Mayor Robert Garcia was the first Latino and the first openly gay to lead Long Beach.
He was one of 17 speakers during the 2020 Democratic National Convention keynote and appeared in The News throughout the pandemic to ask for safety precautions after the deaths of his mother and stepfather from Covid-19. Later, he Open the Long Beach Convention Center to accommodate undocumented children who had arrived at the southern border.
In Tuesday's primary, Garcia has the support of Gov. Gavin Newsom and many members of California's congressional delegation.
“The issues that existed before the pandemic exist today, but they're just bigger,” Garcia told our colleague Jill Cowan in 2020. “You think about issues around income inequality and homelessness, the housing crisis that's here in California. , climate change — these are all huge.”
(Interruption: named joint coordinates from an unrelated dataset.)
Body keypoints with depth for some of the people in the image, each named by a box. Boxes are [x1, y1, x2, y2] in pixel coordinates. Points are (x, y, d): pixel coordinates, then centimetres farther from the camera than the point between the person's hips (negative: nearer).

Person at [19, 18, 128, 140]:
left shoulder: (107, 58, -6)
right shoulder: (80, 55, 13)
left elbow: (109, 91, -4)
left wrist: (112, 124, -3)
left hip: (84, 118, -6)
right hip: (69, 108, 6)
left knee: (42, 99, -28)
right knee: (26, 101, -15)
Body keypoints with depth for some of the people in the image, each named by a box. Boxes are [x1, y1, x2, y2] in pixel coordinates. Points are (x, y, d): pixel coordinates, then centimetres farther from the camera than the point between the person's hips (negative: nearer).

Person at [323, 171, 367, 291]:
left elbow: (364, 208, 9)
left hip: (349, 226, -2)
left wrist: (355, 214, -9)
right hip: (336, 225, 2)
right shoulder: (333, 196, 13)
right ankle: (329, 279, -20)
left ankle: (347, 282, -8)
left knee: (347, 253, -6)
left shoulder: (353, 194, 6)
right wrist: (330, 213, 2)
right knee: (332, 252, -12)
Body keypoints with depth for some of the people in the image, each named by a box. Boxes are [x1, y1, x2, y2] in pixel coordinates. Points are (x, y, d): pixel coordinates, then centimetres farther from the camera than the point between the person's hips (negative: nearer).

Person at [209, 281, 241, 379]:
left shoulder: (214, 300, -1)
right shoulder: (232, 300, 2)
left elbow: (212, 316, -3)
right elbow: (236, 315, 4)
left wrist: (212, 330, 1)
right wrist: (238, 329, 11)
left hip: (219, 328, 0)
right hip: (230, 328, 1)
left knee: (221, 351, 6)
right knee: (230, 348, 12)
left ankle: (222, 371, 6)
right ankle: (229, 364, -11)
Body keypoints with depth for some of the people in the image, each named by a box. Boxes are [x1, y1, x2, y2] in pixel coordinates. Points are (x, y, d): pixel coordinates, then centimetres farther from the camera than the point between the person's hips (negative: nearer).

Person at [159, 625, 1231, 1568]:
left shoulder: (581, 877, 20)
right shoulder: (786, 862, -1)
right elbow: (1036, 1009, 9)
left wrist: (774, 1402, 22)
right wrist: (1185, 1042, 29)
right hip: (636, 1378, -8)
Sara Sadhwani, an assistant professor of politics at Pomona College who sits on California's redistricting committee and who said she has not publicly endorsed a candidate, said Los Angeles has often looked to Long Beach as a model for successful politics.
“It seems his leadership would be progressive and pragmatic,” Sadhwani said.
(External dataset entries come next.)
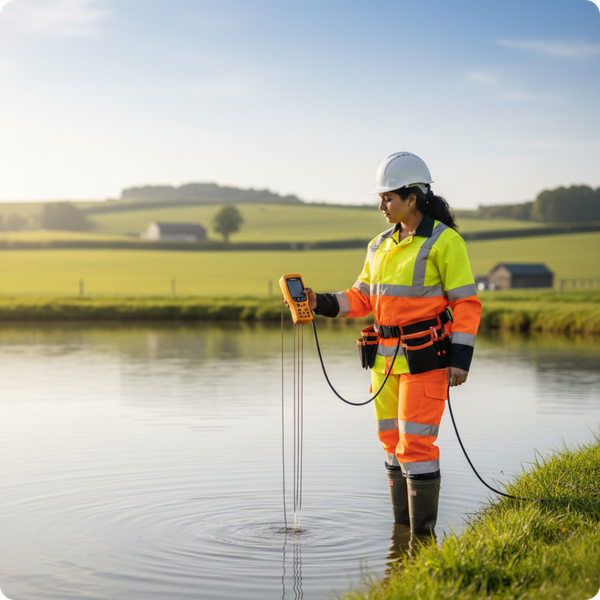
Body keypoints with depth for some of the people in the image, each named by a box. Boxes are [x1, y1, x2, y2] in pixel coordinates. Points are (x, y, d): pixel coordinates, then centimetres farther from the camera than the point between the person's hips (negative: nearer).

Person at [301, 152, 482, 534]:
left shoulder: (445, 241, -10)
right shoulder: (383, 245, 11)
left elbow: (466, 304, -10)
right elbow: (363, 299, 12)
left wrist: (461, 358, -16)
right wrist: (320, 303, -3)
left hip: (427, 357, -7)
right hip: (387, 358, 7)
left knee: (416, 442, -10)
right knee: (393, 440, 10)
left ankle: (423, 530, 0)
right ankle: (401, 528, 21)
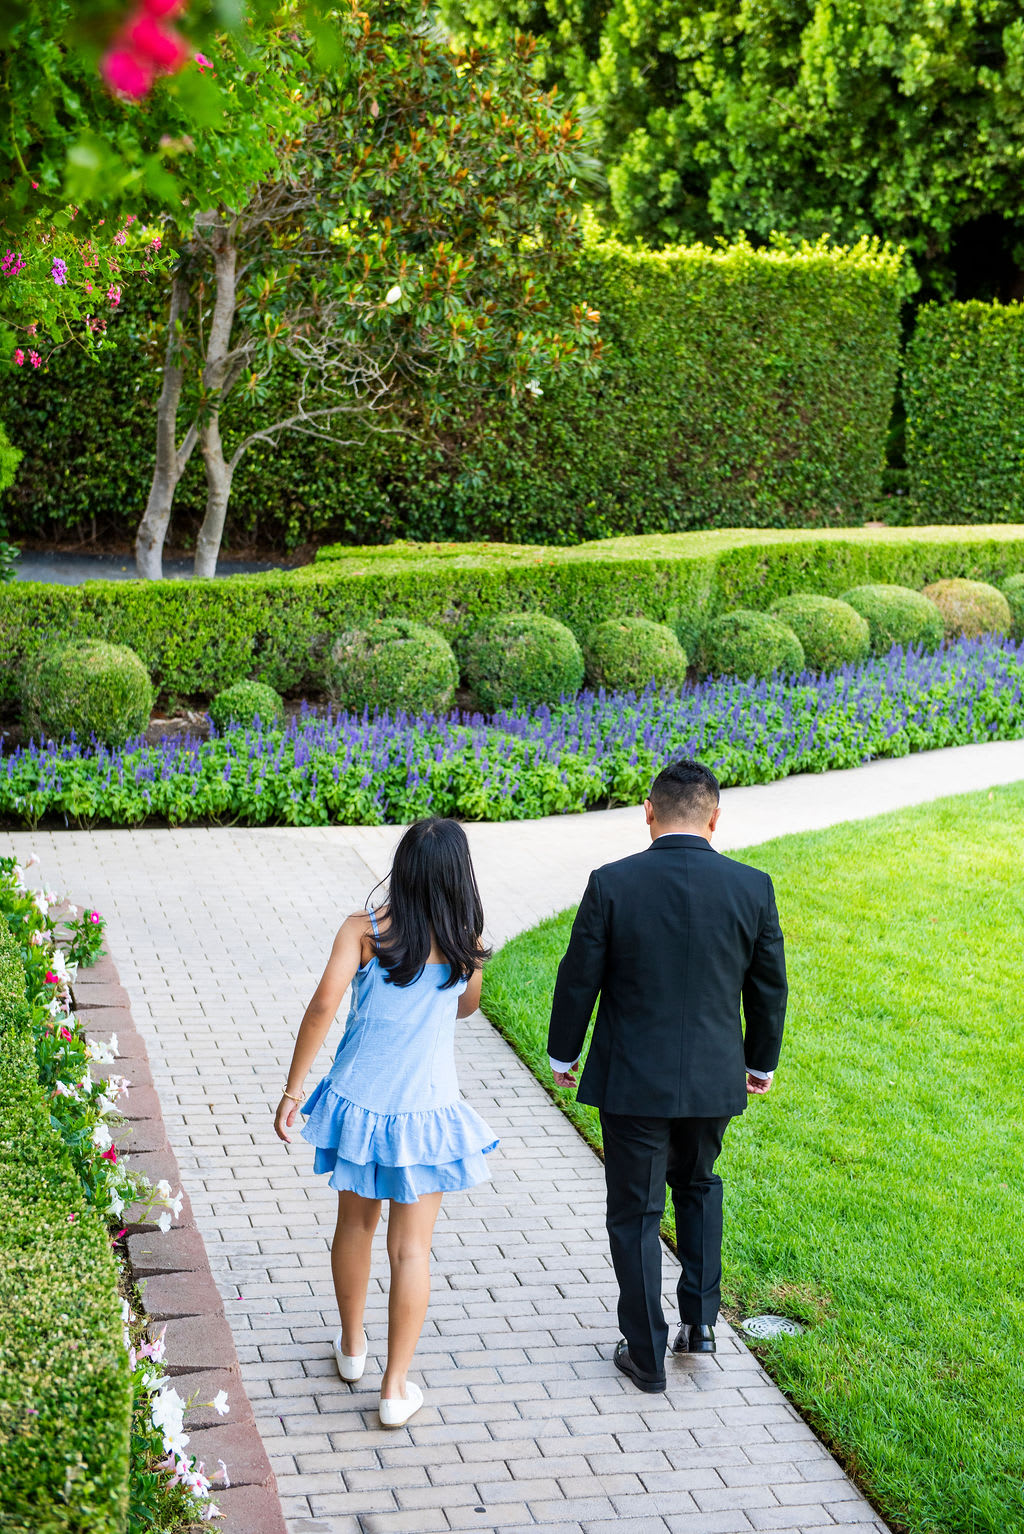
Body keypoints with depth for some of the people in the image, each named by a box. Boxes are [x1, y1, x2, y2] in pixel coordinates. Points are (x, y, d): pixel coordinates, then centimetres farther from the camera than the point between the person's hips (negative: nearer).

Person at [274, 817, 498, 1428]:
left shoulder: (364, 930, -10)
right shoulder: (465, 942, -6)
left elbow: (325, 1003, -20)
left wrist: (294, 1088, -13)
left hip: (359, 1100, 1)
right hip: (425, 1110, -1)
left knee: (356, 1223, 22)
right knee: (411, 1248, 6)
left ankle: (352, 1346, 40)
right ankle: (396, 1388, 9)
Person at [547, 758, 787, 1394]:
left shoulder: (612, 883, -14)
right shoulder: (753, 887, -8)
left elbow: (579, 978, -6)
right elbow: (769, 986, 2)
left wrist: (563, 1054, 10)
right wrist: (762, 1060, 18)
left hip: (632, 1079, -2)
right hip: (714, 1078, 2)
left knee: (636, 1214, 12)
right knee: (698, 1184, 28)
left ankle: (647, 1354, 18)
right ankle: (700, 1318, 24)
Garcia faces several Democratic Party opponents, most notably Cristina Garcia, who is not related to him.
A member of the State Assembly representing South Los Angeles County, Cristina Garcia has built a reputation for advocating for policies to protect and support women. She supported legislation exempting pads and tampons from sales taxes and, as head of the Legislative Women's Caucus, was a leader in California's #MeToo movement.
However, her reputation took a hit in 2018 when Politico reported that a former staff member had he accused her of petting him; he filed a lawsuit against her and the Assembly on the grounds that she had been ill-treated because she was a man. In a radio interview to KQED, Garcia said she had “never assaulted anyone.”
Around the same time, he was also accused of doing anti-asian and homophobic comments. He denied that he had deliberately used offensive language.
Her campaign did not respond to requests for comment.